第182話 リーナとナラ
「むぅ!そんなのわかるわけがない!」
ナラは俺の横を歩きながら不機嫌にそう言った。
「少しからかってみたかったんだ悪いな。」
「ハシャさん、あんまり試す真似はしないでほしいな。ドキドキする。」
「別に試しているわけじゃないんだが。あと、俺がハシャだということは絶対秘密だ。ここではジンと呼んでくれ。」
「わかったよ。ジンさん。」
「それで、どこに連れていけばいいんだ?」
「ジンさんにも人間のお友達っているの?」
「もちろん、いるぞ。」
「じゃあ、その人達を紹介して。」
「えっ、今日はちょっとやばいかも。」
ジンは頭に浮かべた2人の今日の予定を思い出してそう言った。
「なんで?紹介できないの?」
「いや、いいけど。まぁ、いいか。」
そう言って俺はギルドの酒場にナラを連れて行く。
そしてそこにいたのは朝から飲んだくれていびきをかいて寝ているAランク冒険者の2人。
アリとルーファだ。
「…これがジンさんのお友達?ほんとに?」
明らかにだらしない二人を見てナラはジト目でジンを見る。
でも、少し警戒はしている。さすがナラ、2人の強さのなにかを感じ取っているのだろう。
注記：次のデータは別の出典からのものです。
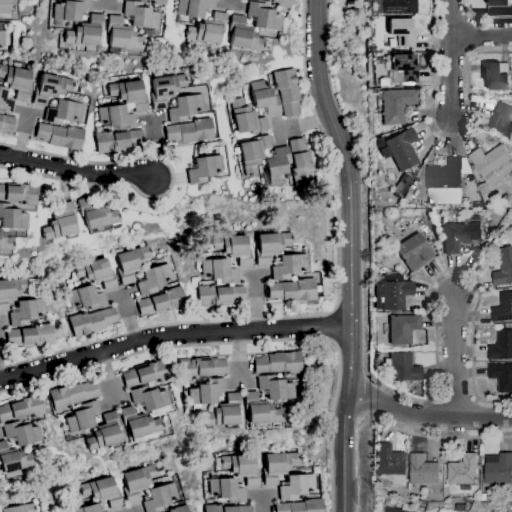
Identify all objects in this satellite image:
building: (148, 0)
road: (465, 0)
building: (155, 2)
building: (274, 2)
building: (494, 2)
building: (496, 2)
building: (277, 3)
building: (3, 6)
building: (393, 6)
building: (399, 6)
building: (4, 7)
building: (192, 7)
building: (193, 7)
building: (73, 9)
building: (70, 10)
building: (139, 14)
building: (140, 15)
building: (262, 16)
building: (263, 16)
building: (207, 29)
building: (206, 30)
building: (401, 31)
building: (84, 32)
building: (86, 32)
building: (402, 32)
road: (481, 34)
building: (120, 35)
building: (122, 35)
building: (242, 35)
building: (243, 35)
road: (471, 35)
building: (1, 37)
building: (1, 37)
building: (392, 42)
road: (451, 57)
building: (403, 68)
building: (403, 68)
building: (495, 75)
building: (496, 75)
building: (16, 81)
building: (16, 81)
building: (51, 88)
building: (52, 89)
building: (165, 89)
building: (287, 91)
building: (128, 93)
building: (286, 93)
building: (130, 94)
building: (177, 97)
building: (263, 97)
building: (264, 98)
building: (4, 102)
building: (5, 102)
building: (395, 104)
building: (396, 104)
building: (184, 108)
building: (62, 112)
building: (63, 112)
building: (114, 116)
building: (116, 117)
building: (245, 118)
building: (247, 118)
building: (502, 119)
building: (501, 120)
building: (6, 123)
building: (6, 123)
building: (187, 131)
building: (189, 131)
building: (57, 135)
building: (60, 136)
building: (117, 141)
building: (118, 141)
building: (400, 149)
building: (401, 149)
building: (252, 153)
building: (253, 153)
building: (298, 161)
building: (301, 163)
building: (491, 163)
building: (492, 163)
building: (277, 165)
building: (277, 167)
building: (203, 168)
building: (203, 169)
road: (75, 171)
building: (447, 173)
building: (443, 182)
building: (483, 188)
building: (399, 189)
building: (19, 193)
building: (16, 204)
building: (95, 214)
building: (96, 214)
building: (12, 218)
building: (60, 223)
building: (61, 223)
building: (458, 235)
building: (460, 235)
building: (8, 239)
building: (5, 242)
building: (270, 246)
building: (271, 246)
building: (235, 248)
building: (237, 249)
building: (413, 252)
building: (415, 252)
road: (351, 253)
building: (130, 263)
building: (132, 263)
building: (503, 265)
building: (288, 266)
building: (503, 266)
building: (288, 267)
building: (219, 270)
building: (220, 271)
building: (97, 272)
building: (98, 272)
building: (152, 279)
building: (153, 279)
road: (502, 287)
building: (289, 290)
building: (292, 290)
building: (10, 291)
building: (11, 291)
building: (390, 292)
building: (391, 292)
building: (220, 295)
building: (220, 295)
building: (86, 297)
building: (87, 298)
building: (159, 302)
building: (162, 302)
building: (502, 307)
building: (503, 307)
building: (25, 312)
building: (27, 312)
building: (92, 321)
building: (92, 321)
building: (401, 328)
building: (403, 329)
road: (173, 335)
building: (28, 336)
building: (31, 336)
road: (272, 342)
building: (501, 345)
building: (501, 346)
road: (454, 356)
building: (275, 363)
building: (278, 363)
building: (200, 367)
building: (200, 367)
building: (402, 367)
building: (402, 367)
building: (146, 373)
building: (143, 374)
building: (501, 375)
building: (501, 375)
building: (274, 387)
building: (275, 387)
building: (205, 392)
building: (206, 392)
building: (72, 394)
building: (72, 395)
building: (149, 398)
building: (149, 399)
building: (20, 408)
building: (22, 408)
building: (260, 410)
building: (224, 412)
building: (222, 413)
building: (260, 413)
road: (429, 416)
building: (81, 417)
building: (83, 417)
building: (138, 423)
building: (139, 423)
building: (21, 433)
building: (22, 433)
building: (103, 433)
building: (104, 433)
road: (442, 436)
building: (388, 460)
building: (389, 460)
building: (11, 461)
building: (13, 461)
building: (277, 465)
building: (278, 466)
building: (241, 467)
building: (497, 467)
building: (241, 468)
building: (498, 468)
building: (422, 469)
building: (423, 469)
building: (462, 469)
building: (463, 469)
building: (136, 481)
building: (137, 482)
building: (294, 486)
building: (296, 486)
building: (226, 489)
building: (227, 490)
building: (101, 491)
building: (103, 491)
building: (482, 496)
building: (158, 497)
building: (159, 497)
building: (297, 506)
building: (300, 506)
building: (17, 508)
building: (20, 508)
building: (87, 508)
building: (89, 508)
building: (227, 508)
building: (227, 508)
building: (399, 508)
building: (179, 509)
building: (393, 509)
building: (178, 510)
「今日は朝から飲むんだって二人が意気込んでいたからな。こうなっていると思った。あっ、リーナよかった!」
たまたま依頼から帰ってきて酔いつぶれた二人を遠目で見てため息をついているリーナを見つけて俺は声をかけた。
「ジン、その子は?」
リーナはこちらに来てナラを見る。
「私はナラ。あなたはジンさんのお友達?」
ナラはリーナに挨拶してそう問いかけた。
「お友達?まぁ、そうかな。私はジンと同じパーティークローバーのリーナです。」
リーナはそう言って頭を少し下げる。
「リーナ、こいつは俺の知り合いのナラだ。よろしくしてくれ。」
「よろしくね、ナラさんは冒険者ですか。」
リーナは笑顔でそうナラに話しかけた。
「うん、昨日なった。」
「ナラは冒険者になったばっかりだがかなり強いぞ。」
ジンはナラの背中に手を添えてそう言った。
「ふーん、私よりも?」
「当たり前、あなたはあの勇者よりも弱そうだし。」
ナラのその発言にその場が凍りついたのがわかる。
「勇者って勇者ルーカスのこと?そう、あなたは勇者ルーカスより強いっていうこと?」
リーナは少しムカつきながらそう質問する。
「この姿でもあの程度ならば遅れは取らない。」
ナラはなんでもないようにそう答えた。
「すごい自信だね。」
リーナの目はもう敵意を抱いている。
「試してあげようか?」
そんなリーナに油を注ぐかのようにナラは挑発する。
「やめとけよ、ケガするぞ。」
ジンが間に入ってそう言った。
「っ!いいよ、試合をしよう。ジン、私は強くなるためにずっと努力してきている。私と依頼に行ってくれないから知らないと思うけど、私はあの時見た貴方を目指して強くなっているよ。私はそこの飲んだくれている二人とは違う。」
ジンのその言葉を聞いてリーナはジンを睨め付けるようにしてそう言った。
「あっ、ちが、そういう意味じゃなくて、」
ジンは少し戸惑ってなにか言おうとしたが、言い切る前にナラが話し始める。
「なにを言っている?私はあなたよりもそこの二人の方が脅威に感じる。一人は私たちと同じ捕食者の気配をまとっている。もう一人はなんだかわからない。よくわからない気配がたくさん付いている。よくわからない者とは戦いたくない。」
ナラは酔い潰れている2人を見てそう言った。
「言ってくれるね。つまり、私には脅威を感じていないと?」
「そうだね。あなたは大丈夫そうだ。」
「準備をして練習場に来て。ジンも見ていてほしい。私を。」
そう言ってリーナは練習場に向かっていった。
「ふふ、ジンのお友達が遊んでくれるみたい。」
ナラは楽しそうにジンにそう言った。